BEGIN Study material
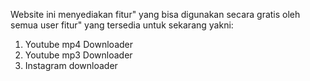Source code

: Website ini menyediakan fitur" yang bisa digunakan secara gratis oleh semua user
fitur" yang tersedia untuk sekarang yakni:
1. Youtube mp4 Downloader
2. Youtube mp3 Downloader
3. Instagram downloader
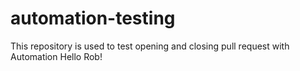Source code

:# automation-testing
This repository is used to test opening and closing pull request with Automation
Hello Rob!

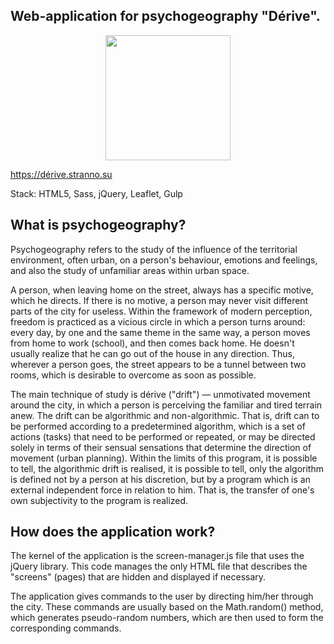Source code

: ## Web-application for psychogeography "Dérive".

<p align="center">
  <img src="https://xn--drive-bsa.stranno.su/design.png" width="200">
</p>

https://dérive.stranno.su

Stack: HTML5, Sass, jQuery, Leaflet, Gulp

## What is psychogeography?

Psychogeography refers to the study of the influence of the territorial environment, often urban, on a person's
behaviour, emotions and feelings, and also the study of unfamiliar areas within urban space.

A person, when leaving home on the street, always has a specific motive, which he directs. If there is no motive, a person may never visit different parts of the city for
useless. Within the framework of modern perception, freedom is practiced as a vicious circle in which a person
turns around: every day, by one and the same theme
in the same way, a person moves from home to work (school), and then comes back
home. He doesn't usually realize that he can go out of the house
in any direction. Thus, wherever a person goes, the street appears to be a tunnel between two rooms, which is
desirable to overcome as soon as possible.

The main technique of study is dérive ("drift") — unmotivated movement around the city, in which a person
is perceiving the familiar and tired terrain anew.
The drift can be algorithmic and non-algorithmic. That is, drift can
to be performed according to a predetermined algorithm, which is
a set of actions (tasks) that need to be performed or repeated, or may be directed solely in terms of
their sensual sensations that determine the direction of movement (urban planning). Within the limits of this
program, it is possible to tell, the algorithmic drift is realised, it is possible to tell,
only the algorithm is defined not by a person at his discretion, but by a program which is an external independent
force in relation to him. That is, the transfer of one's own subjectivity to the program is realized.

## How does the application work?

The kernel of the application is the screen-manager.js file that uses the jQuery library. This code manages the only HTML file that describes the "screens" (pages) that are hidden and displayed if necessary.

The application gives commands to the user by directing him/her through the city. These commands are usually based on the Math.random() method, which generates pseudo-random numbers, which are then used to form the corresponding commands.
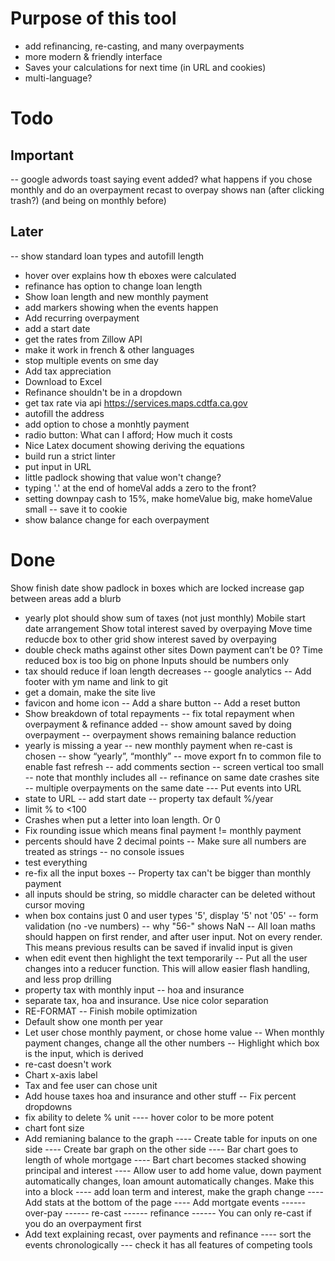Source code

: # Purpose of this tool
- add refinancing, re-casting, and many overpayments
- more modern & friendly interface
- Saves your calculations for next time (in URL and cookies)
- multi-language?



# Todo

## Important
-- google adwords
toast saying event added?
what happens if you chose monthly and do an overpayment
recast to overpay shows nan (after clicking trash?) (and being on monthly before)


## Later
-- show standard loan types and autofill length
- hover over explains how th eboxes were calculated
- refinance has option to change loan length
- Show loan length and new monthly payment
- add markers showing when the events happen
- Add recurring overpayment
- add a start date
- get the rates from Zillow API
- make it work in french & other languages
- stop multiple events on sme day
- Add tax appreciation
- Download to Excel
- Refinance shouldn't be in a dropdown
- get tax rate via api https://services.maps.cdtfa.ca.gov
- autofill the address
- add option to chose a monhtly payment
- radio button: What can I afford; How much it costs
- Nice Latex document showing deriving the equations
- build run a strict linter
- put input in URL
- little padlock showing that value won't change?
- typing '.' at the end of homeVal adds a zero to the front?
- setting downpay cash to 15%, make homeValue big, make homeValue small
-- save it to cookie
- show balance change for each overpayment



# Done
Show finish date
show padlock in boxes which are locked
increase gap between areas
add a blurb
- yearly plot should show sum of taxes (not just monthly)
Mobile start date arrangement
Show total interest saved by overpaying
Move time reducde box to other grid
show interest saved by overpaying
- double check maths against other sites
Down payment can’t be 0?
Time reduced box is too big on phone
Inputs should be numbers only
- tax should reduce if loan length decreases
-- google analytics
-- Add footer with ym name and link to git
- get a domain, make the site live
- favicon and home icon
-- Add a share button
-- Add a reset button
- Show breakdown of total repayments
-- fix total repayment when overpayment & refinance added
-- show amount saved by doing overpayment
-- overpayment shows remaining balance reduction
- yearly is missing a year
-- new monthly payment when re-cast is chosen
-- show “yearly”, “monthly”
-- move export fn to common file to enable fast refresh
-- add comments section
-- screen vertical too small
-- note that monthly includes all
-- refinance on same date crashes site
-- multiple overpayments on the same date
--- Put events into URL
- state to URL
-- add start date
-- property tax default %/year
- limit % to <100
- Crashes when put a letter into loan length. Or 0
- Fix rounding issue which means final payment != monthly payment
- percents should have 2 decimal points
-- Make sure all numbers are treated as strings
-- no console issues
- test everything
- re-fix all the input boxes
-- Property tax can't be bigger than monthly payment
- all inputs should be string, so middle character can be deleted without cursor moving
- when box contains just 0 and user types '5', display '5' not '05'
-- form validation (no -ve numbers)
-- why "56-" shows NaN
-- All loan maths should happen on first render, and after user input. Not on every render. This means previous results can be saved if invalid input is given
- when edit event then highlight the text temporarily
-- Put all the user changes into a reducer function. This will allow easier flash handling, and less prop drilling
- property tax with monthly input
-- hoa and insurance 
- separate tax, hoa and insurance. Use nice color separation
- RE-FORMAT
-- Finish mobile optimization
- Default show one month per year
- Let user chose monthly payment, or chose home value
-- When monthly payment changes, change all the other numbers
-- Highlight which box is the input, which is derived
- re-cast doesn't work
- Chart x-axis label
- Tax and fee user can chose unit
- Add house taxes hoa and insurance and other stuff
-- Fix percent dropdowns
- fix ability to delete % unit
---- hover color to be more potent
- chart font size
- Add remianing balance to the graph
---- Create table for inputs on one side
---- Create bar graph on the other side 
---- Bar chart goes to length of whole mortgage
---- Bart chart becomes stacked showing principal and interest
---- Allow user to add home value, down payment automatically changes, loan amount automatically changes. Make this into a block
---- add loan term and interest, make the graph change
---- Add stats at the bottom of the page
---- Add mortgate events 
------ over-pay
------ re-cast
------ refinance 
------ You can only re-cast if you do an overpayment first
- Add text explaining recast, over payments and refinance
---- sort the events chronologically
--- check it has all features of competing tools
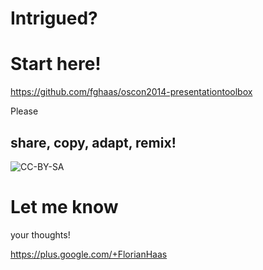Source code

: # Intrigued?


# Start here!
https://github.com/fghaas/oscon2014-presentationtoolbox


Please
## share, copy, adapt, remix!
![CC-BY-SA](images/by-sa.svg)


# Let me know
your thoughts!

https://plus.google.com/+FlorianHaas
END Study material
Problem details | How many lines of the data contain "insurance"? Work it out and give only the number.

Task result | 3